Second reason to charge slow is to keep the battery voltage at a lower rate. Today’s cells are considered full at the 4.200V mark, there is newer technology that bumps this up to 4.350V. As lithium batteries near completion in their charge cycle, all chargers, slow, fast, and anything in between has to slow down in the last 20%-30% charging rate. Fuller batteries are not able to convert all of the energy supplied and they shed the excess energy by heating up. Thus why all chargers have to slow down until a full state of charge is achieved, otherwise cells get over charged, damaging the cells.
During the charging process, a lithium battery has the same characteristics and a car lead acid battery. The
CC/CV charge cycle,
Constant Current – the fast charge at the beginning of the charge cycle when the battery is completely empty. The charger can apply maximum current it is designed for and monitors cells as they near the 4.200v maximum. /
Constant Voltage – when the battery is no longer able to handle all the energy supplied by the charger, voltage reaches 4.200V and now the charger has to scale back the current as to not over charge or raise the cell voltage over 4.200V. Over voltage, damages the cells by oxidizing the electrodes, further overcharging raises the cell temperature further damaging the cell, more further overcharging causes a thermal run-away reaction and combined with oxygen, cell catches on fire.

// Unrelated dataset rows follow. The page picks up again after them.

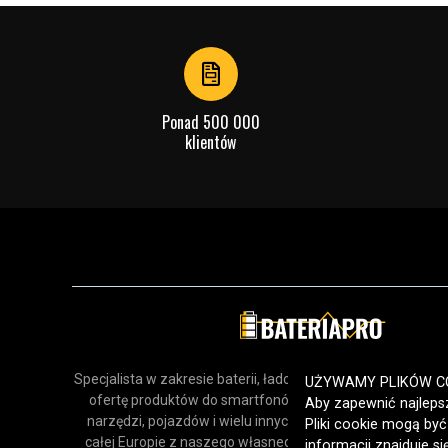
Ponad 500 000
klientów
Specjalista w zakresie baterii, ładowarek i akcesoriów. Odk
UŻYWAMY PLIKÓW C
ofertę produktów do smartfonów, urządzeń gospodars
Aby zapewnić najlepsz
narzędzi, pojazdów i wielu innych zastosowań. Dostarcz
Pliki cookie mogą by
całej Europie z naszego własnego magazynu, oferując sz
informacji znajduje s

The concept of slow charging is that of a dimmer switch. The battery applies a load on the slow charger, is able to consume all current applied, cell voltage is kept far from the 4.200v threshold. As we turn down a dimmer switch, we restrict the flow of energy, (current) light bulb is able to consume all supplied energy, voltage drops, bulb starts to dim. Same concept applies to old school flash lights without electronic regulation when batteries were at the end of life.
A fast charger is a full open dimmer switch, during the
constant current phase, charger blasts the battery with the max current it is rated for, causing a higher overall voltage throughout the charge cycle. A fast charger will have to start scaling back much sooner than a slow charger as the battery will reach the 4.200V threshold much faster. The battery is not fully charged, it may only be at the 50% charger rate, the higher current causes the initial voltage spike, requiring a much sooner throttle back response than a slow charger. That is why a fast charger has active cooling, while a slow charger does not, as passive cooling is more than enough. A slow charger will also get to 4.200V but that happens much later in the 80%-90% thus saving the cell from heat and higher voltage.